WHAT IS BEING ASKED → Gather, from the listing beneath this task, every line holding the string "round".

GIVEN INFORMATION →
=-=-=-=-=
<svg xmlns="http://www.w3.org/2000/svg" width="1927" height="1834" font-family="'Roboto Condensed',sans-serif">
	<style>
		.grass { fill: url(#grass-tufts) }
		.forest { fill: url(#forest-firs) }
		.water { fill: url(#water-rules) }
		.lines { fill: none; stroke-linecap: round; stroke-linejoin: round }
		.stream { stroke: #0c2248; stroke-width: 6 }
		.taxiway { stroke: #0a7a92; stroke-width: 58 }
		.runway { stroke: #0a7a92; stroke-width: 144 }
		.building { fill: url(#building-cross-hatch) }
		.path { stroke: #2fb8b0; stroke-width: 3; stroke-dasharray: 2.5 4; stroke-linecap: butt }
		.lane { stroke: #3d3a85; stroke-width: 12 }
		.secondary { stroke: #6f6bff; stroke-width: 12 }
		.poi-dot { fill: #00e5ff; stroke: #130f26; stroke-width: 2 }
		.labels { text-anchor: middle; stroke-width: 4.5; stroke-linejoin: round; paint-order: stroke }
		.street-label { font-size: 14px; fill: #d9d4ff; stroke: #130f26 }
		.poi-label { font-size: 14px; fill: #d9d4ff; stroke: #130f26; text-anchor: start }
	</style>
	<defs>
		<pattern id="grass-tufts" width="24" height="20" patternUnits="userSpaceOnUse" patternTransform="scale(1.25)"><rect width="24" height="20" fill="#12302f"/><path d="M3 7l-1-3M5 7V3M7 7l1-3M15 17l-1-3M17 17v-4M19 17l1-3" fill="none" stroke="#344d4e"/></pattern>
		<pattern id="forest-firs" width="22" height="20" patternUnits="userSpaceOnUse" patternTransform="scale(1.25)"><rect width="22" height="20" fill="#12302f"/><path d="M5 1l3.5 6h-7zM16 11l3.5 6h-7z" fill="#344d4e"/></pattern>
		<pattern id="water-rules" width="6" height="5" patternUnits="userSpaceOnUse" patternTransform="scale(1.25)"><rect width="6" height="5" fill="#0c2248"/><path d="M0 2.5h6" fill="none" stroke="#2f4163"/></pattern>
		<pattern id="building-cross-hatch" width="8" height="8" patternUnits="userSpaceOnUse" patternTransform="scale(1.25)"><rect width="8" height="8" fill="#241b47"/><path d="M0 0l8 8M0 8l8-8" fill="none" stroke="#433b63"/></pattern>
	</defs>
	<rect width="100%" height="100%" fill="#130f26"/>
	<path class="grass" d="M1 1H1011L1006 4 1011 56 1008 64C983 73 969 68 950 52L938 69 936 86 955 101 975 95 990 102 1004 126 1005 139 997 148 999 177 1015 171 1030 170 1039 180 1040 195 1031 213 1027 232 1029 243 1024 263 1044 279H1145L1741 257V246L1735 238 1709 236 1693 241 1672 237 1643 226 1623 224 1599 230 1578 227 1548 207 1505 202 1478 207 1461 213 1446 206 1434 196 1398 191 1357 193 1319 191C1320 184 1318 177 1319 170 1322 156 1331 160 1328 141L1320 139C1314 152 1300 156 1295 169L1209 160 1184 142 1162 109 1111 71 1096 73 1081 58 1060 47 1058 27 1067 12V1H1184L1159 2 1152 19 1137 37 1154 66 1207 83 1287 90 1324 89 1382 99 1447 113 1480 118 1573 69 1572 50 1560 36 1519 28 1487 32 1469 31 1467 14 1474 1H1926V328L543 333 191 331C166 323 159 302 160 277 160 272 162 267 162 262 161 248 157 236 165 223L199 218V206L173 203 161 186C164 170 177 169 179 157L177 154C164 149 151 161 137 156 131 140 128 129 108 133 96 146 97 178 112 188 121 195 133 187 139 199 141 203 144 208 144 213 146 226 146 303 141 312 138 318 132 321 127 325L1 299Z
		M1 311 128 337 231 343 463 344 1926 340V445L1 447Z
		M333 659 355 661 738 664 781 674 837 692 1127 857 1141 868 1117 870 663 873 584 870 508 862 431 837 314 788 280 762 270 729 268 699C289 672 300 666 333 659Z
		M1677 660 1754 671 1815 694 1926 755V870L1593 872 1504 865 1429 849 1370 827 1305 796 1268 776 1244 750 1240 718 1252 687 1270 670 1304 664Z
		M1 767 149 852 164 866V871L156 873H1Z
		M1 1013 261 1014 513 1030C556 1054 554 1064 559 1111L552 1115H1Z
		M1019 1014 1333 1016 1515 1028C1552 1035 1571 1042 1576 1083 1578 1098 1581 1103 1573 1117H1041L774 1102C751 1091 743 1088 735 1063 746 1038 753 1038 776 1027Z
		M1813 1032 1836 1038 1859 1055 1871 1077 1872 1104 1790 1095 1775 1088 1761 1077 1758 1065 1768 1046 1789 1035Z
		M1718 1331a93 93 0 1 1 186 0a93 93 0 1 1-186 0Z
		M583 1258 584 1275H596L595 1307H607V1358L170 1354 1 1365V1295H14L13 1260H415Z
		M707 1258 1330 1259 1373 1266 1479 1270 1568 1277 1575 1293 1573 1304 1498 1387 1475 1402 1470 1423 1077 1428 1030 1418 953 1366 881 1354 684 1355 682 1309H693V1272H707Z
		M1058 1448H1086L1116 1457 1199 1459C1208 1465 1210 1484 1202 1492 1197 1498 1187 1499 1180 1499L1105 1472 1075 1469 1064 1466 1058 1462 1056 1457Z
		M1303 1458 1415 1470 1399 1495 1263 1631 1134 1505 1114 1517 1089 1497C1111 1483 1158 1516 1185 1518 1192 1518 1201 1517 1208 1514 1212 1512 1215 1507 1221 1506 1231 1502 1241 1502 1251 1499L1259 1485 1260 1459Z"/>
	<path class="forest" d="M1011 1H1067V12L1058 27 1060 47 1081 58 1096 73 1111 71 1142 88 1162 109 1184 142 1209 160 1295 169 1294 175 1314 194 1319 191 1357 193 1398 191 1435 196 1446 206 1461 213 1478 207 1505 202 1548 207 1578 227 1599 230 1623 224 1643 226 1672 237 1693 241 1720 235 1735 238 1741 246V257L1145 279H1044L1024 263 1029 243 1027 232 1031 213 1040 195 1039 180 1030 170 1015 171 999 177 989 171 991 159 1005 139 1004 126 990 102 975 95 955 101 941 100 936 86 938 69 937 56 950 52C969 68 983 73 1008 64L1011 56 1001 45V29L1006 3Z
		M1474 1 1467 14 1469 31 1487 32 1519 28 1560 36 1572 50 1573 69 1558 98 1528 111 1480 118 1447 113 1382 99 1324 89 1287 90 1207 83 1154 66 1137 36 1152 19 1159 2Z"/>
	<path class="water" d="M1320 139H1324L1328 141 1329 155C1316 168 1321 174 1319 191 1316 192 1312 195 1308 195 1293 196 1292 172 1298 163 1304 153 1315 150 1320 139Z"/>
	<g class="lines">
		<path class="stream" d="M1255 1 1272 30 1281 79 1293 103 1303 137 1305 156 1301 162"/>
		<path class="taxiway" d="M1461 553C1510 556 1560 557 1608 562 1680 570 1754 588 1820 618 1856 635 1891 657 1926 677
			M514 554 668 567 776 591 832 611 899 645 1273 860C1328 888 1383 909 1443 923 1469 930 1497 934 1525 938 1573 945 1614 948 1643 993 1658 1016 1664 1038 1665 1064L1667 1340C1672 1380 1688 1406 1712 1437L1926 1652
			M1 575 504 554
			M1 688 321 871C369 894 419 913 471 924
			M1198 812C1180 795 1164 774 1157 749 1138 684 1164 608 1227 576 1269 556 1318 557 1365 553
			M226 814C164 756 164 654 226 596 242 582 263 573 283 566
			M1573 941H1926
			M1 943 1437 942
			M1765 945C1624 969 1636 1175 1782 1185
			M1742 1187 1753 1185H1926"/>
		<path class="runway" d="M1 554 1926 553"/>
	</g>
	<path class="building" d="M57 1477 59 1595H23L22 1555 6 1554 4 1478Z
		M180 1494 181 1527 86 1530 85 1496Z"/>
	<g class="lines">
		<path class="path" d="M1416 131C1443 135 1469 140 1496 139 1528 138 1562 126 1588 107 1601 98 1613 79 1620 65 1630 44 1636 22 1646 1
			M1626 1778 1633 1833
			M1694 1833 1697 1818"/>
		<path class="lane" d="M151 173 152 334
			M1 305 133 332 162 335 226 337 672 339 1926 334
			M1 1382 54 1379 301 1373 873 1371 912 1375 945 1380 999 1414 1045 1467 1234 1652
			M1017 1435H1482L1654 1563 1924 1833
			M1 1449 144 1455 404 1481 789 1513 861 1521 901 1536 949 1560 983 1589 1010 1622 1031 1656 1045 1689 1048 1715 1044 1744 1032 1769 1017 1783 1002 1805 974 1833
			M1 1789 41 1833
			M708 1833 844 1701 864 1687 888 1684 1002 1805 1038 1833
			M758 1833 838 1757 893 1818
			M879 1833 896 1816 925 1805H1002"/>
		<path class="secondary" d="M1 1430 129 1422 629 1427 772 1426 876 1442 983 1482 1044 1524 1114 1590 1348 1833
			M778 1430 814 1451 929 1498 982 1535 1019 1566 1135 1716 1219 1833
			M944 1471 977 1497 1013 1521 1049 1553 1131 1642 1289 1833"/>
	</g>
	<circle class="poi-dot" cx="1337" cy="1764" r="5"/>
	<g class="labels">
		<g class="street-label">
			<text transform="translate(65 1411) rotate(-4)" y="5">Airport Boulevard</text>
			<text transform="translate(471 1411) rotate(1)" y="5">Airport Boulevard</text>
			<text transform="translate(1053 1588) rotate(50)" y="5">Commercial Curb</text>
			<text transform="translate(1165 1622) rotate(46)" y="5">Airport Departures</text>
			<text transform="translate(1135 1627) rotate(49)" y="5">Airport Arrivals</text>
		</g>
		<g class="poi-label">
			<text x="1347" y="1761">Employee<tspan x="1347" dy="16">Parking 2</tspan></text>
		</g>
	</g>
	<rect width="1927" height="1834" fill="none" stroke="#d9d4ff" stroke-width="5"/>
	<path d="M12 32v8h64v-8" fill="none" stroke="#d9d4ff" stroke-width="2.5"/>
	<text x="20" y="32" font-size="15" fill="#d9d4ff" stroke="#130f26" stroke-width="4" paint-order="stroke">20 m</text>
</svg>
=-=-=-=-=
REPLY TO THE TASK →
		.lines { fill: none; stroke-linecap: round; stroke-linejoin: round }
		.labels { text-anchor: middle; stroke-width: 4.5; stroke-linejoin: round; paint-order: stroke }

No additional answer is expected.